# Exercise passage
# Me (ESFJ) + Boyfriend (INTP) What is "SPACE" for INTP people?



## HANABI (Sep 14, 2011)

Hello, I am ESFJ woman and I have been in a relationship with INTP man for 6 years.
(Sorry if my English is not good enough... I am not a native speaker.... and if its long...i am ESFJ...)

He has been saying that he needs "SPACE".
I have been trying to give him.

Even we live together, we have separate room.
When he say he wants have SPACE, i leave him and do sth more by myself.
I go out more often than him. 

Even he says he need SPACE, he also like to spend time with me and it has been also his choice to spend time with me.

Do you understand what his mean of "SPACE"?

As you can guess, he doesnt explain as ESFJ type.
So, I dont know exactly, specifically, what kind of SPACE he needs and i can support.

I would like to give him SPACE but dont know how.

I guess it is both external and internal SPACE.
But he comes to me externally everyday. 
About mind SPACE, how can i do?

Can you understand what he means?
If so, could you help me?

Thank you so much!!!!!


----------



## Obsidean (Mar 24, 2010)

# Supplied data
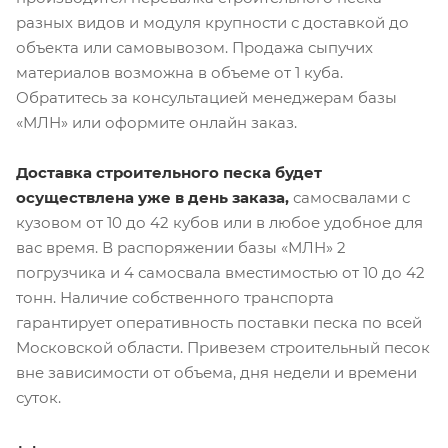
разных видов и модуля крупности с доставкой до
объекта или самовывозом. Продажа сыпучих
материалов возможна в объеме от 1 куба.
Обратитесь за консультацией менеджерам базы
«МЛН» или оформите онлайн заказ.
Доставка строительного песка будет
осуществлена уже в день заказа,
самосвалами с
кузовом от 10 до 42 кубов или в любое удобное для
вас время. В распоряжении базы «МЛН» 2
погрузчика и 4 самосвала вместимостью от 10 до 42
тонн. Наличие собственного транспорта
гарантирует оперативность поставки песка по всей
Московской области. Привезем строительный песок
вне зависимости от объема, дня недели и времени
суток.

# List of tasks
a - Decide whether each statement below agrees with the forum post about an INTP boyfriend's need for space. For each, answer yes or no and quote the words of the post that decide it.
(i) The writer has been in the relationship for six years.
(ii) The writer and her boyfriend share one room.
(iii) The boyfriend goes out more often than the writer.
b - Print the passage of the forum post about an INTP boyfriend's need for space, starting at "But he comes" and ending at "you so much!!!!!".
c - In the forum post about an INTP boyfriend's need for space, what two kinds of space does the writer guess he needs?

# Answers by item number
a -
(i) Yes: "I have been in a relationship with INTP man for 6 years."
(ii) No: "Even we live together, we have separate room."
(iii) No: "I go out more often than him."

b -
But he comes to me externally everyday. 
About mind SPACE, how can i do?

Can you understand what he means?
If so, could you help me?

Thank you so much!!!!!

c - Both external and internal space.